Quando Jessie si chiude nella sua stanza e gira la chiave nella serratura, la conclusione appare inevitabile. Il colpo di pistola finale non è soltanto la fine della protagonista: è la sconfitta di tutti coloro che hanno cercato di salvarla. La rappresentazione affronta con straordinaria lucidità temi delicati come la depressione, l’isolamento, la disperazione e il suicidio, senza ricorrere a facili sentimentalismi. Lo spettatore viene costretto a confrontarsi con una realtà scomoda e spesso taciuta, quella delle sofferenze interiori che possono restare invisibili anche agli occhi delle persone più vicine.
Non è un caso che il progetto abbia trovato il sostegno della Fondazione Barry F. Lorenzetti, da anni impegnata nella sensibilizzazione sui temi della salute mentale. Nel messaggio rivolto al pubblico, il fondatore Barry F. Lorenzetti ha sottolineato come il teatro possieda la straordinaria capacità di portare alla luce sofferenze spesso vissute nel silenzio, favorendo comprensione, dialogo ed empatia. Anche Vittorio Rossi, nelle sue note di regia, ha evidenziato la straordinaria attualità del testo di Marsha Norman. “Non ci sono cattivi né grandi effetti teatrali – scrive Rossi – ma soltanto due persone che cercano, a modo loro, di comprendersi prima che il tempo finisca”. Una scelta registica improntata alla sobrietà e all’autenticità, che lascia spazio alle parole, ai silenzi e alle emozioni. Sul palco, le interpretazioni di Alarey Alsip nel ruolo di Jessie e Pauline Little in quello della madre hanno sostenuto con intensità emotiva l’intero spettacolo, mantenendo costante la tensione narrativa dall’inizio alla fine. A completare il team creativo e tecnico della produzione figurano
Susan Fuda nel ruolo di producer e Sue Dabrowski, chief of staff di Barry F. Lorenzetti, oltre a Maria Arciero, Eric Mongerson, Kate Hagemeyer, Milva Franzini, Noah Labranche e Jon Verrall.
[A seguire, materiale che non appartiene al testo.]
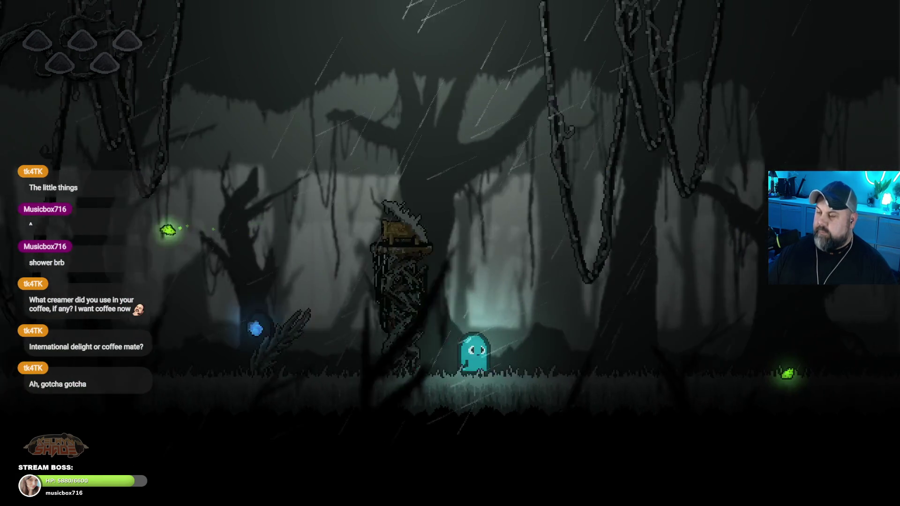
{"action": "key", "text": "Right"}
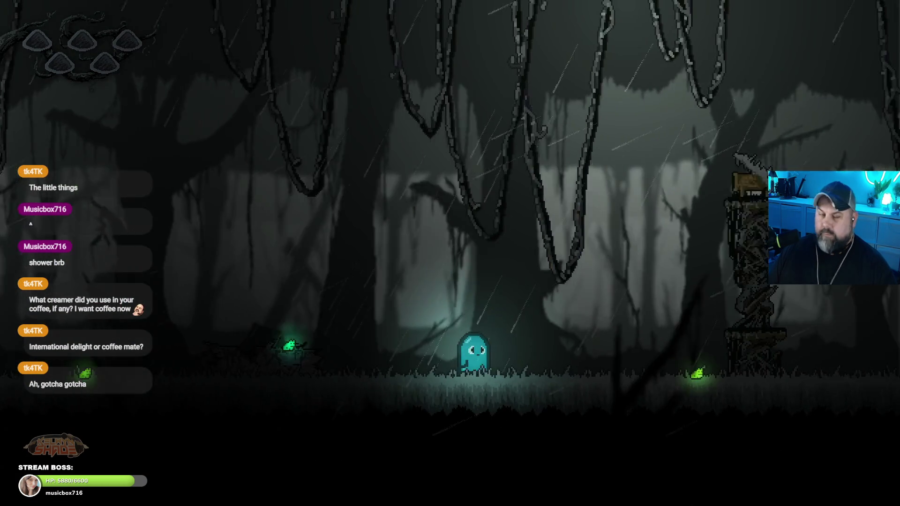
{"action": "key", "text": "Right"}
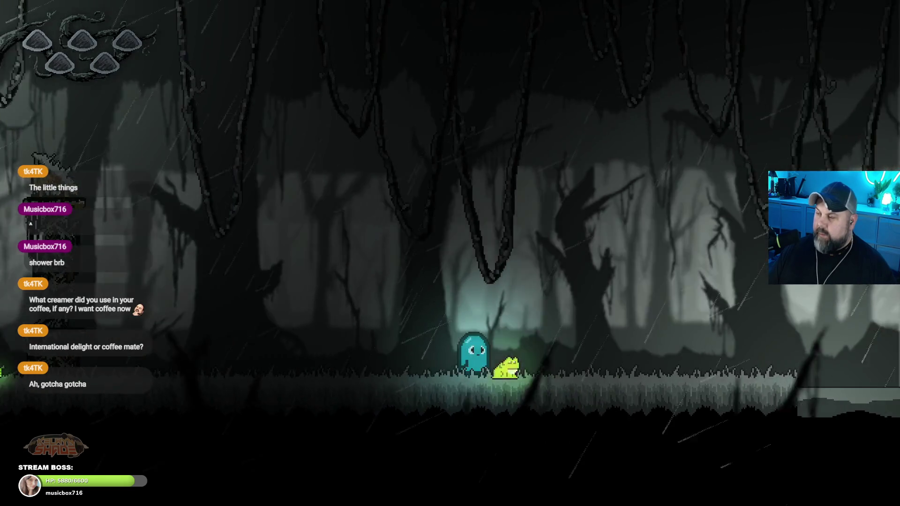
{"action": "key", "text": "Right"}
Tra il pubblico erano presenti numerosi esponenti della Comunità italo-canadese e personalità del mondo culturale e associativo, tra cui il Presidente del Centro Leonardo da Vinci Joe Pannunzio; il futuro (sarà operativo dal 6 luglio) direttore generale Joe Cacchione; il Presidente della Fondazione Comunitaria Italo-Canadese, Joseph Broccolini e l’avv. Maria R. Battaglia, presidente del Congresso degli Italo-Canadesi del Québec e del CRAIC, accompagnata dal marito, l’avv. Umberto Macri.
Al termine della serata gli applausi sono stati lunghi e sentiti. Non erano però gli applausi di chi esce divertito da uno spettacolo. Erano quelli di un pubblico profondamente toccato, costretto a riflettere su una realtà che riguarda molte più famiglie di quanto si sia disposti ad ammettere.